Reynosa, Tamaulipas.-El cuerpo de una persona que fuera encontrada sin vida y la que se había electrocutado, fue reclamada por sus familiares para darle el ultimo adiós y darle cristiana sepultura.
Ante la fiscalía Primera del Ministerio Público, acudió la señora Idalia Martínez, de 35 años de edad,
quien vive en la calle Dos de Febrero, número 149, de la colonia La Presa para reclamar el cuerpo de su pareja sentimental quien en vida llevaba el nombre de Jorge Armando Castro Guillén, quien contaba con 37 años de edad, y quien murió electrocutado el día de ayer.
Dijo la afligida mujer que el día de ayer cuando llovió en horas de la mañana, su esposo y sus vecinos se encontraban en la calle, ya que el agua comenzó a meterse a los domicilios y que estaban enojados por que están haciendo obras de pavimentación pero nunca hicieron nada para evitar esa problemática.
Que fue entonces que su esposo y sus vecinos trataban de poner piedras, madera y todo lo que se pudiera, además que frente a su casa hay una escuela secundaria número 44, donde los estudiantes iban a entrar y por lógica se iban a mojar por lo que realizaron esos trabajos.
Pero que en cuestión de minutos escucharon gritos y fue que salió de la casa para ver a su esposo tirado adentro del plantel y fue que le hablaron a los paramédicos de Protección Civil y Bomberos Municipal quienes llegaron y nada pudieron hacer, ya que les dijeron que había fallecido por que se había electrocutado y no sabían que estaban cables tirados de energía eléctrica por lo que acordonaron el área para que no pasara nadie.
Que su esposo precisamente acudió al plantel educativo para que los alumnos de esa escuela no se mojaran pero desafortunadamente no sabían que había cables tirados y sobre vino la tragedia.

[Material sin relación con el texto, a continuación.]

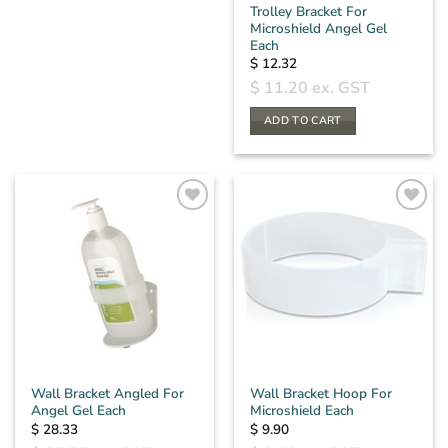
Trolley Bracket For
Microshield Angel Gel
Each
$
12.32
$
11.20
ex. GST
ADD TO CART
Wall Bracket Angled For
Wall Bracket Hoop For
Angel Gel Each
Microshield Each
$
28.33
$
9.90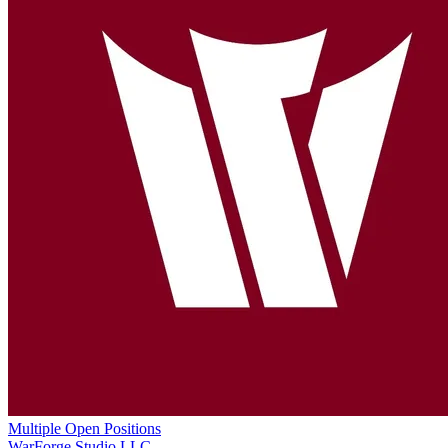
Multiple Open Positions
WarForge Studio LLC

Finalmente luego que paso la tragedia personal que está haciendo la obra en ese lugar retiro los escombros con las maquinas pero los vecinos estaban enardecidos diciéndoles que eso lo hubieran hecho antes que ocurriera la tragedia.
El fiscal en turno, ordeno que el cuerpo fuera entregado a la esposa del fallecido, a fin que le den cristiana sepultura.